Task data
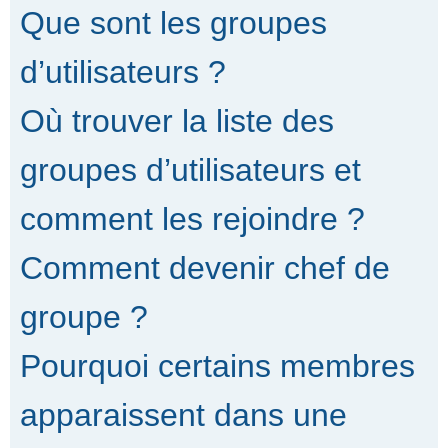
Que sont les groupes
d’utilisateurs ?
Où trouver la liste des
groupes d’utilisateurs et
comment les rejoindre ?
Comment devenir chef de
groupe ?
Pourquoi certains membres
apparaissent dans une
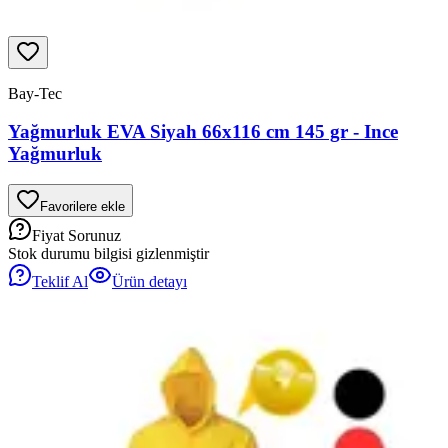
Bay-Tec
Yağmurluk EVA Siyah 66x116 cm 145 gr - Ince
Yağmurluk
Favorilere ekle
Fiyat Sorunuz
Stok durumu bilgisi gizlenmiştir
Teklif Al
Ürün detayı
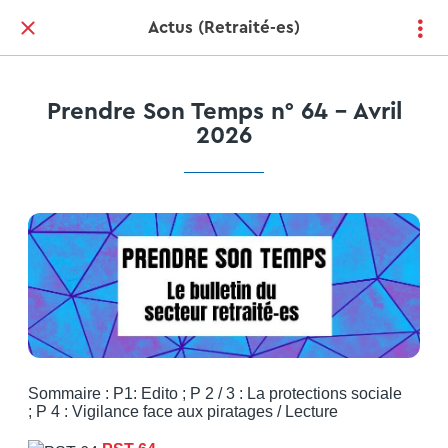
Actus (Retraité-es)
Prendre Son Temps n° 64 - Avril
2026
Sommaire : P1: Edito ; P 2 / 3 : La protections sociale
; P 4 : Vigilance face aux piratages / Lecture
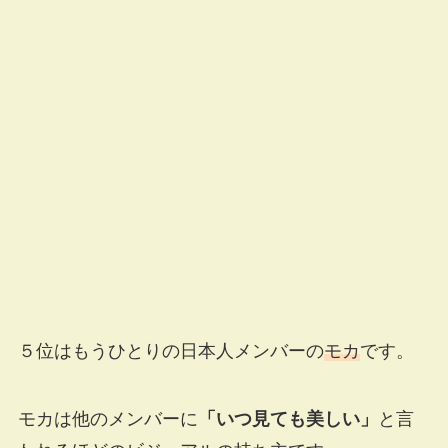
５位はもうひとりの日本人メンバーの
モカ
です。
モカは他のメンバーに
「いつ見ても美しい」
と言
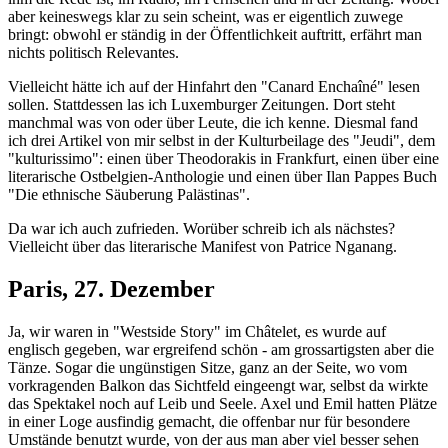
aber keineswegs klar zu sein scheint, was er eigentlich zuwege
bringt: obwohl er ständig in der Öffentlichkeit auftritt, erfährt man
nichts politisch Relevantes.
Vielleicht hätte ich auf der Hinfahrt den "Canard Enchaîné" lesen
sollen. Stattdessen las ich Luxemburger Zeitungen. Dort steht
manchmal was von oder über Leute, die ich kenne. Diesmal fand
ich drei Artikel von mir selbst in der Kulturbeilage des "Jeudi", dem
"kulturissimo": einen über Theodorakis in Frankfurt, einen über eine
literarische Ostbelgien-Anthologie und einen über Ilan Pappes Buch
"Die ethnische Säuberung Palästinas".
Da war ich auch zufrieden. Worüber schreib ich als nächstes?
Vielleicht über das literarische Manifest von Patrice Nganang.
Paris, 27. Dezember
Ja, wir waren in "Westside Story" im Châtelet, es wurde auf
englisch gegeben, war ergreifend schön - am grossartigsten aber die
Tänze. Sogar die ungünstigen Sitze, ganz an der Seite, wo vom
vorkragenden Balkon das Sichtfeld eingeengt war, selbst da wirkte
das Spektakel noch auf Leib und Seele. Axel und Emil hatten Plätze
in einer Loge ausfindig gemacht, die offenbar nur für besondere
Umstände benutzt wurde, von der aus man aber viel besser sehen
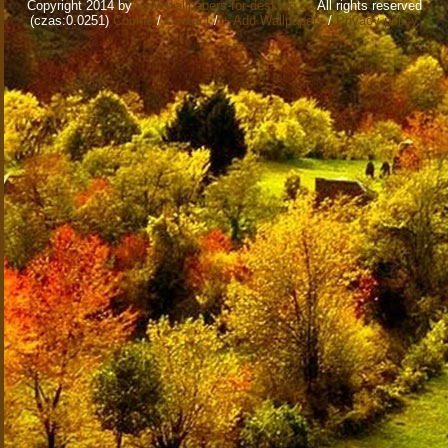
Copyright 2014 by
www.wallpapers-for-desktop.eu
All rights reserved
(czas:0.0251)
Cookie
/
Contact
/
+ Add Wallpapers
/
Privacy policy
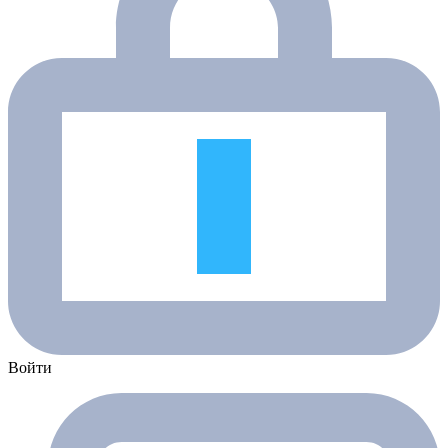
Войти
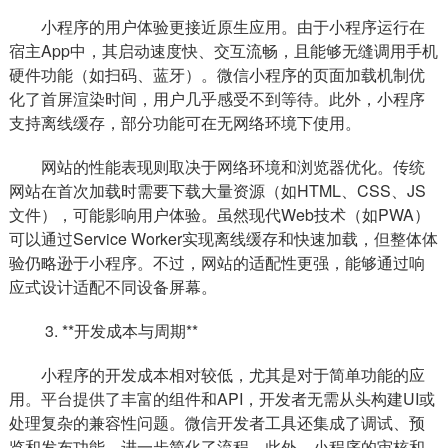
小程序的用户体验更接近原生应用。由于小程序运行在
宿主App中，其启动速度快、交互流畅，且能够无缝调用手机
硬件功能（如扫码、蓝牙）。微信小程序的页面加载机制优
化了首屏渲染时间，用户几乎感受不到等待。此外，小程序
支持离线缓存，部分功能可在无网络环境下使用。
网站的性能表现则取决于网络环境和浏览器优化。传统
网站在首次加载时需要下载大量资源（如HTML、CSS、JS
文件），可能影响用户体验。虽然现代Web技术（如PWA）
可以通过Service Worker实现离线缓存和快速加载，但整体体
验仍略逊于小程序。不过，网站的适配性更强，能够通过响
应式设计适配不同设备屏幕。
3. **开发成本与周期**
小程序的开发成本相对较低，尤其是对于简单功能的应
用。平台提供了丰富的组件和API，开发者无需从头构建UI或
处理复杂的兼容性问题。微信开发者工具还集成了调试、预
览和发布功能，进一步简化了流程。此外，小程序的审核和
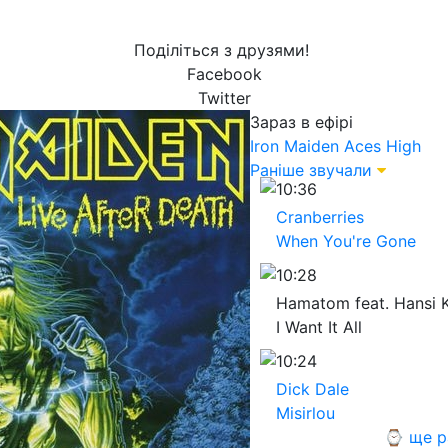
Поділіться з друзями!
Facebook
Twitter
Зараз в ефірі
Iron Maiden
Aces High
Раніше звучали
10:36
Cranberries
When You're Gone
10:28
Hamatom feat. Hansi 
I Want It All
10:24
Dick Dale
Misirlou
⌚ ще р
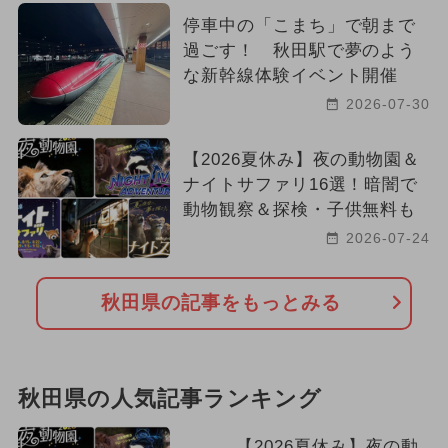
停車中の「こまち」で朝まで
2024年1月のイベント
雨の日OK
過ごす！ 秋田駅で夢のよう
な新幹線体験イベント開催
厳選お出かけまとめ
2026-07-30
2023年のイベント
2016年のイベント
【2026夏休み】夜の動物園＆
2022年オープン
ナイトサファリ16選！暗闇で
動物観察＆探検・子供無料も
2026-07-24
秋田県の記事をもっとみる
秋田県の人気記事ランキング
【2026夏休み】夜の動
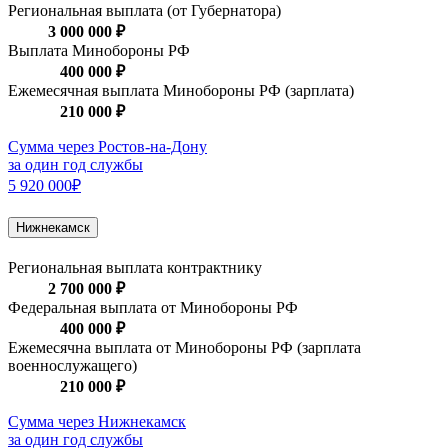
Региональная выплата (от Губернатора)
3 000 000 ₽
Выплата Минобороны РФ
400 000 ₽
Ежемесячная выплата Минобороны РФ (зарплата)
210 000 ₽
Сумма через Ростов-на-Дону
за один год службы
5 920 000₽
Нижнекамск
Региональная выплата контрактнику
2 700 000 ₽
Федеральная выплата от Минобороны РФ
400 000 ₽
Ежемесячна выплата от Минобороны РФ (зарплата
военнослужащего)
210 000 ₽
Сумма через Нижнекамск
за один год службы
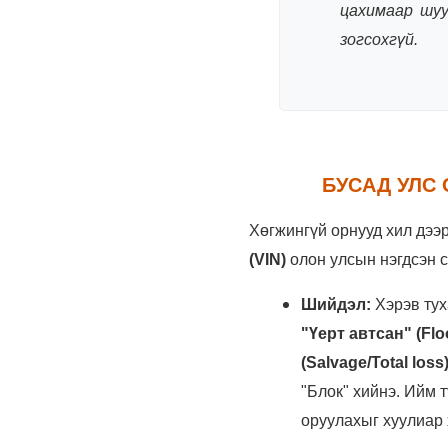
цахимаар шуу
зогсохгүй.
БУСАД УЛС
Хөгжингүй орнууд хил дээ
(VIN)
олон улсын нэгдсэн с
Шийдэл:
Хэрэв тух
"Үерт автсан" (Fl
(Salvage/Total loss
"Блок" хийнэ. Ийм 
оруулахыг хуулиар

Try it
Scan the material above for the string "через". Return each line where it occurs.

Result
Сумма через Ростов-на-Дону
Сумма через Нижнекамск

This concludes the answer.